Dataset entries
— START —
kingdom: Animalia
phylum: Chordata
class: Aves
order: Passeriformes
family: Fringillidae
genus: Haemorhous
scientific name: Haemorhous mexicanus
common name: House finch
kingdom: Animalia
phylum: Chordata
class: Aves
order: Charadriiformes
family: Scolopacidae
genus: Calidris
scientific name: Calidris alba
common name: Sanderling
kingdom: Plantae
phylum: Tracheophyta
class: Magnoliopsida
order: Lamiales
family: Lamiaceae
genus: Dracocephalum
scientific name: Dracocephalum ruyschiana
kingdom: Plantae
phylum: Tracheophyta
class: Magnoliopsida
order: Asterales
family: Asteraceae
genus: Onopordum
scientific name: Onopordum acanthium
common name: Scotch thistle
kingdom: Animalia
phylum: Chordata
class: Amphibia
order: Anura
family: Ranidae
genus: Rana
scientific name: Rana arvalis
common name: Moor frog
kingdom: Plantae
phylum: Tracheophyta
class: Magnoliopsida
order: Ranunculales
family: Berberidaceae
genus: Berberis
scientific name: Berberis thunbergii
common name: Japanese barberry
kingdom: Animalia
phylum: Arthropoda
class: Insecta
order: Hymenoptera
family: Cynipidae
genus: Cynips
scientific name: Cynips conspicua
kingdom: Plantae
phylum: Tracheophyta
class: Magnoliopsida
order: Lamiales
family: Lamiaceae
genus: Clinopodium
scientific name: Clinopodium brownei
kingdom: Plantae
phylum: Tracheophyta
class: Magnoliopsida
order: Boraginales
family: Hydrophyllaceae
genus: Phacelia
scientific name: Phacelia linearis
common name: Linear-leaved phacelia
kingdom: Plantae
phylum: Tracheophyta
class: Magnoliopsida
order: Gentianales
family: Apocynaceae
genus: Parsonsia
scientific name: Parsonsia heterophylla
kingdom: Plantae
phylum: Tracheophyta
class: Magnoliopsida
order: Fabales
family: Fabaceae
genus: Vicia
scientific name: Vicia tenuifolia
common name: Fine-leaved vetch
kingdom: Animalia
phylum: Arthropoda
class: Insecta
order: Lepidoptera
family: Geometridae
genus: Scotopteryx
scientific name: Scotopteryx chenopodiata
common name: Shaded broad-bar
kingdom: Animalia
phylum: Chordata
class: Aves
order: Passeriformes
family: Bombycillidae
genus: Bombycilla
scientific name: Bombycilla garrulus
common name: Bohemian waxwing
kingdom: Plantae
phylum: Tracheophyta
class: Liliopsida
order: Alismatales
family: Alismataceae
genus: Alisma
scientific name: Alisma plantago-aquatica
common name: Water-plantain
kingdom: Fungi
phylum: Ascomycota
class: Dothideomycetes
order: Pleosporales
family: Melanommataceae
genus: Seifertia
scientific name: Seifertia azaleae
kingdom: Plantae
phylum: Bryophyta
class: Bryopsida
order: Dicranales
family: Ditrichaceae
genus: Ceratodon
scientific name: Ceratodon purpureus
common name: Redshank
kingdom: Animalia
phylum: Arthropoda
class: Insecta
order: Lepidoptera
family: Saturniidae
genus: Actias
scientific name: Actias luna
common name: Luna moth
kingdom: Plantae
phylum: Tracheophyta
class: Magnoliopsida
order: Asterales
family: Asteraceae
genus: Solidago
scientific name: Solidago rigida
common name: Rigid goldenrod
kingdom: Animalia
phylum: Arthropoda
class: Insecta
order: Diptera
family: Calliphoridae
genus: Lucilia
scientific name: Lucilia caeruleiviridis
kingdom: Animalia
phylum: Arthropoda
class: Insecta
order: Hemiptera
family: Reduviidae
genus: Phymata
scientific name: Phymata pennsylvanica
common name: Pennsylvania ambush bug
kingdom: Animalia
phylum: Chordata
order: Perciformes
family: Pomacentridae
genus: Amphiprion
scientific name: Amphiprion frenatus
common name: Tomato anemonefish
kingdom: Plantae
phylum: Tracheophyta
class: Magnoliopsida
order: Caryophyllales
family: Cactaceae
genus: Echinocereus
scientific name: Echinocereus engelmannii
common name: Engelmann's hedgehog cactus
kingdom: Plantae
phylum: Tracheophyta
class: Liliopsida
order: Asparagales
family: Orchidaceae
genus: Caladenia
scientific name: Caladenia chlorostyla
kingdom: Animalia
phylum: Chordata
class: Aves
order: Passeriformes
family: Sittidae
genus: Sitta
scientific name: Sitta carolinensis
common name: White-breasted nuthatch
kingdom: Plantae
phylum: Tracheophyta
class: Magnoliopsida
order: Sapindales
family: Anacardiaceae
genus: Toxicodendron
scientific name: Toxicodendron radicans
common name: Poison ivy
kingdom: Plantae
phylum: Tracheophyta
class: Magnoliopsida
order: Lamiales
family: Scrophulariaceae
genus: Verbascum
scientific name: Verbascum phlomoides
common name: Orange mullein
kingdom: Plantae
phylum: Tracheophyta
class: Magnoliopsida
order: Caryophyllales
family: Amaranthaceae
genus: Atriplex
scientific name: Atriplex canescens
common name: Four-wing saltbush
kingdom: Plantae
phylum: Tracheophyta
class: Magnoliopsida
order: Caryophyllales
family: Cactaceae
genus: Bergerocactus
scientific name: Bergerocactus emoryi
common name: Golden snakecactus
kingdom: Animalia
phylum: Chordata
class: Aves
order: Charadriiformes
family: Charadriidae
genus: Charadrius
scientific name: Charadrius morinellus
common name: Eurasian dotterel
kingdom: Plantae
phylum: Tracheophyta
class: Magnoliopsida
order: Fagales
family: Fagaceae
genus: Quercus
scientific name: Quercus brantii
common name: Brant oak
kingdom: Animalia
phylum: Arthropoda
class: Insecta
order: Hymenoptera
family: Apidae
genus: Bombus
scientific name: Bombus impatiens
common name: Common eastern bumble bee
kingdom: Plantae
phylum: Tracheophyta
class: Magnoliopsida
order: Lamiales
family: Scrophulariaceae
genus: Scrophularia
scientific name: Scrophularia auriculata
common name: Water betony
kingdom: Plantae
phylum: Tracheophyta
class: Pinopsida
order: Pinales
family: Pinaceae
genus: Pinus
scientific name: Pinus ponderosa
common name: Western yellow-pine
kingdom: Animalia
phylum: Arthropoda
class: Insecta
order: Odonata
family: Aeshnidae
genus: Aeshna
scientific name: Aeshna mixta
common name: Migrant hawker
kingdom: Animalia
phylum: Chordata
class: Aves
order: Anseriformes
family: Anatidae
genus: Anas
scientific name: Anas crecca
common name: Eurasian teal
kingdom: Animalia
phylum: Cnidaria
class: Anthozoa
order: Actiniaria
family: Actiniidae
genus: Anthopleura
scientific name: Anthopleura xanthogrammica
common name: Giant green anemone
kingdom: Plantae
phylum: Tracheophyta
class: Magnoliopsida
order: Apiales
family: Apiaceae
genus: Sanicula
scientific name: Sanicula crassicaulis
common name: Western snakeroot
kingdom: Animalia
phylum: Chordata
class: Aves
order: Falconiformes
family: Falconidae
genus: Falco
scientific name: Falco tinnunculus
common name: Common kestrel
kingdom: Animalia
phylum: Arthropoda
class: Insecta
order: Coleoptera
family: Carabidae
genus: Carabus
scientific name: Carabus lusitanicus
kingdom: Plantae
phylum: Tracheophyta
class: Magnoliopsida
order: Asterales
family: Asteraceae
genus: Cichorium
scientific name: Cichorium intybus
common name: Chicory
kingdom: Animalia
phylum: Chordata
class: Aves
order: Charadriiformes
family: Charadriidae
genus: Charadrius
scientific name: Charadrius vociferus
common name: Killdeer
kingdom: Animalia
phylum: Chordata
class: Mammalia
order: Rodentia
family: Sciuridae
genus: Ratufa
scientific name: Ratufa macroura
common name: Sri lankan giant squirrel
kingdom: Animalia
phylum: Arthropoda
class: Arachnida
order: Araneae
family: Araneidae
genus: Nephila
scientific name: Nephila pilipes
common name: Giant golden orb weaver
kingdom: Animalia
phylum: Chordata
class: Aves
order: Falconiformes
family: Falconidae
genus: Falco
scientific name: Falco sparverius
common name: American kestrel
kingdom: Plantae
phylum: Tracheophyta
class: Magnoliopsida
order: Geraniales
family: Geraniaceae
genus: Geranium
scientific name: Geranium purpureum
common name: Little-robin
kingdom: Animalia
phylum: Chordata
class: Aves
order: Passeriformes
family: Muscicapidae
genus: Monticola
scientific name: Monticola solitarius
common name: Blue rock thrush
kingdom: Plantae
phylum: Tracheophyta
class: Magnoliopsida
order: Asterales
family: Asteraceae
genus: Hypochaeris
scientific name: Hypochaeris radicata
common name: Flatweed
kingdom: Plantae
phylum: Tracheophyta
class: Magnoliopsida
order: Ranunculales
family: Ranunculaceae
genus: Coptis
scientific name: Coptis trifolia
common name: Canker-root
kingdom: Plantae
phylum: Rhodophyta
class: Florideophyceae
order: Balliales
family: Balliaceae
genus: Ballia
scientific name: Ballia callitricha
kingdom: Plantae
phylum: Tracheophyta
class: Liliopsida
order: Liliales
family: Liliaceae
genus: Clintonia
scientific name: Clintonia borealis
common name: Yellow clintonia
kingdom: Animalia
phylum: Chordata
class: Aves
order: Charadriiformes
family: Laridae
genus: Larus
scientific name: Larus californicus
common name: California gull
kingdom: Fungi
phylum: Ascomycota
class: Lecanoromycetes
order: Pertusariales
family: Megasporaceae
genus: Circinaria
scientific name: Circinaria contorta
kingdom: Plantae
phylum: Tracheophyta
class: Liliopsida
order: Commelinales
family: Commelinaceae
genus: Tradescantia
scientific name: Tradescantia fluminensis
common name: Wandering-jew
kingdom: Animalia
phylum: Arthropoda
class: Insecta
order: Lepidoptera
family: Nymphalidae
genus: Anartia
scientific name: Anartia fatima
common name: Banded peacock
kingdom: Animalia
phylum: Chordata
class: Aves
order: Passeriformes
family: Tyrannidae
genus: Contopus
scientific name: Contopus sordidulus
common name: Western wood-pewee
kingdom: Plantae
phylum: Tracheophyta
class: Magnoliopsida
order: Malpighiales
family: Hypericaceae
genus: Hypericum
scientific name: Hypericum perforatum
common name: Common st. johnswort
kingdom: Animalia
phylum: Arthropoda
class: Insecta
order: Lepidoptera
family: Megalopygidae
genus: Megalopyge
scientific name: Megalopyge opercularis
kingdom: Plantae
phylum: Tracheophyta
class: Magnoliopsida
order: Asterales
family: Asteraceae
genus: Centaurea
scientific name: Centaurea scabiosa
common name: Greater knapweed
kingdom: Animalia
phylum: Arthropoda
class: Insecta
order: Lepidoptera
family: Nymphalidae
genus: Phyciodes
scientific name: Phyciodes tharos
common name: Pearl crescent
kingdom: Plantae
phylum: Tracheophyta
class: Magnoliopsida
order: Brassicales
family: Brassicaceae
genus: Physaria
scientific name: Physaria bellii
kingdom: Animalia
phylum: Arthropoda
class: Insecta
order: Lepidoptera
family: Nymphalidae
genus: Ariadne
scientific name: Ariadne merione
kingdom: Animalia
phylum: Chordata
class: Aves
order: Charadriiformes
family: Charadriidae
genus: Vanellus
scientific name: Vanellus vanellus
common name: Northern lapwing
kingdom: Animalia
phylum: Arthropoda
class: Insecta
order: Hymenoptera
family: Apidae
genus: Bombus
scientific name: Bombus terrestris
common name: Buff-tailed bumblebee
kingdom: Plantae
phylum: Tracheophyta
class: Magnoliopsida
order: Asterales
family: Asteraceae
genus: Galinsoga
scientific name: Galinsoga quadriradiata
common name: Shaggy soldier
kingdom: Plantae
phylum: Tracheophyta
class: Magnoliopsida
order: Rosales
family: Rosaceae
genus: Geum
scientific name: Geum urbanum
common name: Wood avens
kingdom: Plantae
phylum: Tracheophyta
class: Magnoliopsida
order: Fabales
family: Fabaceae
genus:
— END —
Instructions for the task: Turn the entries starting with the line that contains "family: Brassicaceae" and going on through the line that contains "scientific name: Vanellus vanellus" into a two-column CSV with the columns field and value, one row per line. Put each in its own quoted field, with any line breaks changed to spaces.

Solution to this task:
field,value
"family:","Brassicaceae"
"genus:","Physaria"
"scientific name:","Physaria bellii"
"kingdom:","Animalia"
"phylum:","Arthropoda"
"class:","Insecta"
"order:","Lepidoptera"
"family:","Nymphalidae"
"genus:","Ariadne"
"scientific name:","Ariadne merione"
"kingdom:","Animalia"
"phylum:","Chordata"
"class:","Aves"
"order:","Charadriiformes"
"family:","Charadriidae"
"genus:","Vanellus"
"scientific name:","Vanellus vanellus"